Well, I never thought in a million years I would be posting something like this, as I'm sure no one does, but here I am so here goes.
H and I have been married 2 1/2 years and together 5 years with a 2yo son and each have a 10yo from previous relationships. He was my best friend and I lived my life for him and our children. I love him desperately, always have always will.

End Oct 2011- H tells me he has been unhappy for sometime and doesn't know if he wants to continue in our marriage and needs time to think- I fall apart, begging him for answers daily.

Mid Nov 2011- H says he has decided he doesn't want to work on our marriage and is moving out to stay with a friend( whom is male and I know of). He wants to see changes and doesn't know how he'll feel in the future but he is not in love with me or attracted to me and can't see us being together in the future.

He refuses MC, however I have been seeing someone for my insecurity issues.

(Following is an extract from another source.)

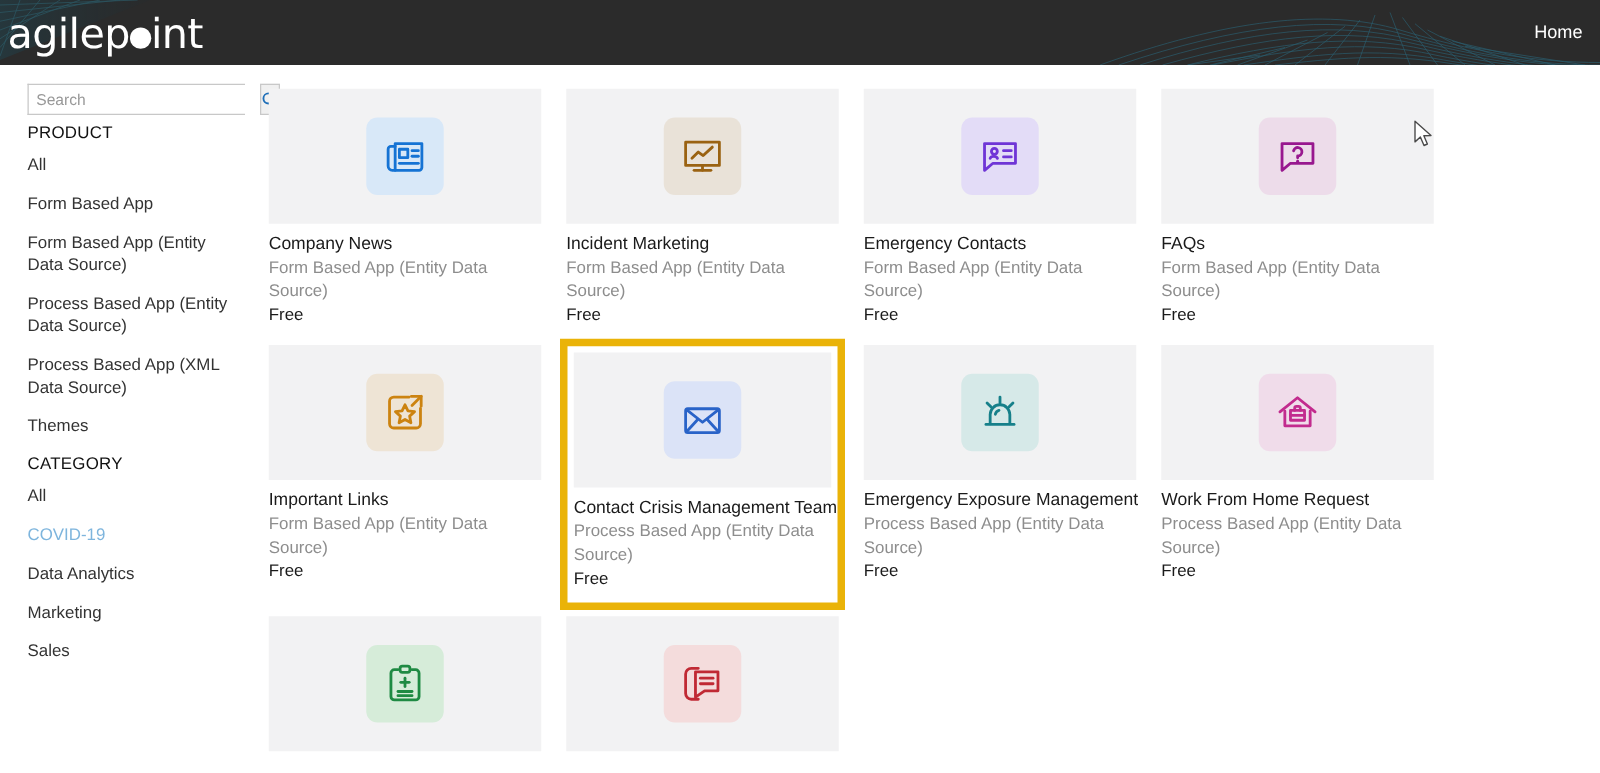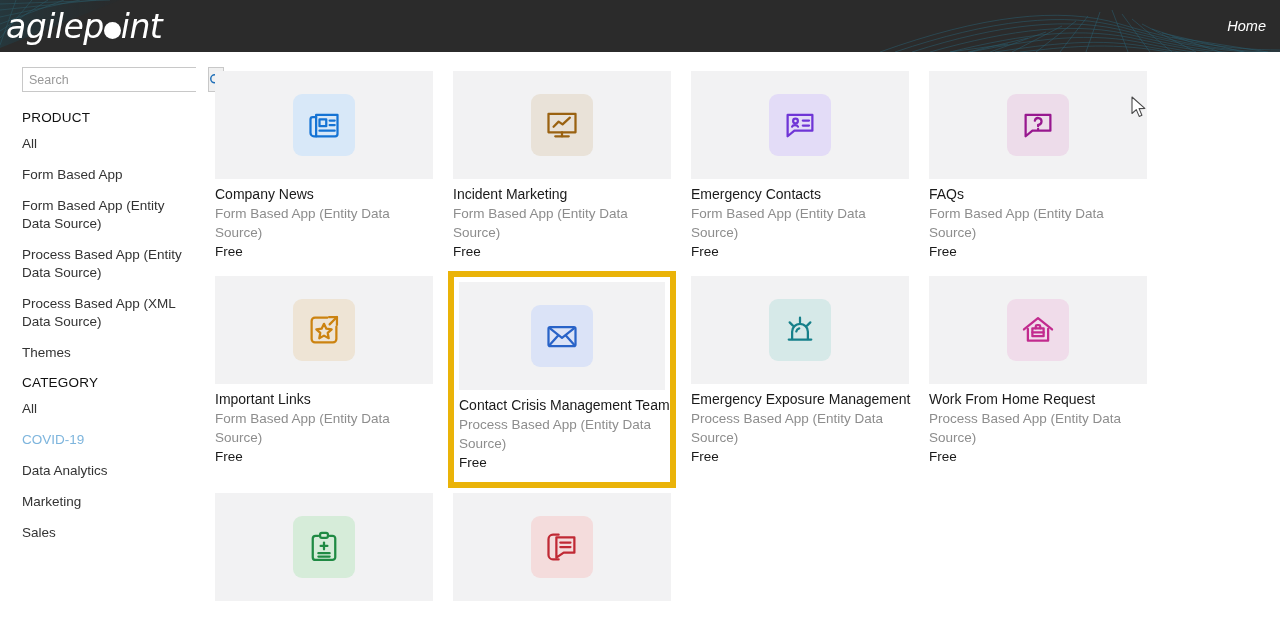"agilep int" .header { font-style: italic -> none }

He has told me that I have been insecure and controlling and have never trusted him and he just can't live like that anymore- so what do I do, of course I prove him completely correct by hassling him every day, crying, begging, getting angry, getting sad again, 3 phonecalls a day and basically giving him no space at all to think or assess what he is doing. He says 3 days before Christmas that he has made his decision, there is no hope for us now. I fall apart again!

Finally 2 days after Christmas I realise this just keeps getting worse and I need to give him space and if and when I do talk to him, not to ask questions or cry or drill him about what he has been doing.

I can't help but panic and i feel like I have blown any chance of him ever seeing me differently. It has come to a point where he speaks to me like I am nothing in his life and that hurts to no end, I wake up with a disgusting anxious knot in my stomach that never seems to go away.

I guess I'd like to hear from anyone on either side who may have been through something like this.

Is there ever going to be a chance that he could change his mind? How should I behave with him now? Some one please help. I feel like I am dying inside and I just can't find a way out of this mess.


----------



## EleGirl (Dec 3, 2011)

I'm sorry to hear that you are going through this. 

There is a chance that things could turn around if you use this time to make positive changes in yourself.
You do need to back off and let him only see you at your best. That's what Plan A is about. You also need to do things that help you protect yourself emotionally. 

Take a look at the Plan A and Plan B link in my signature block.


----------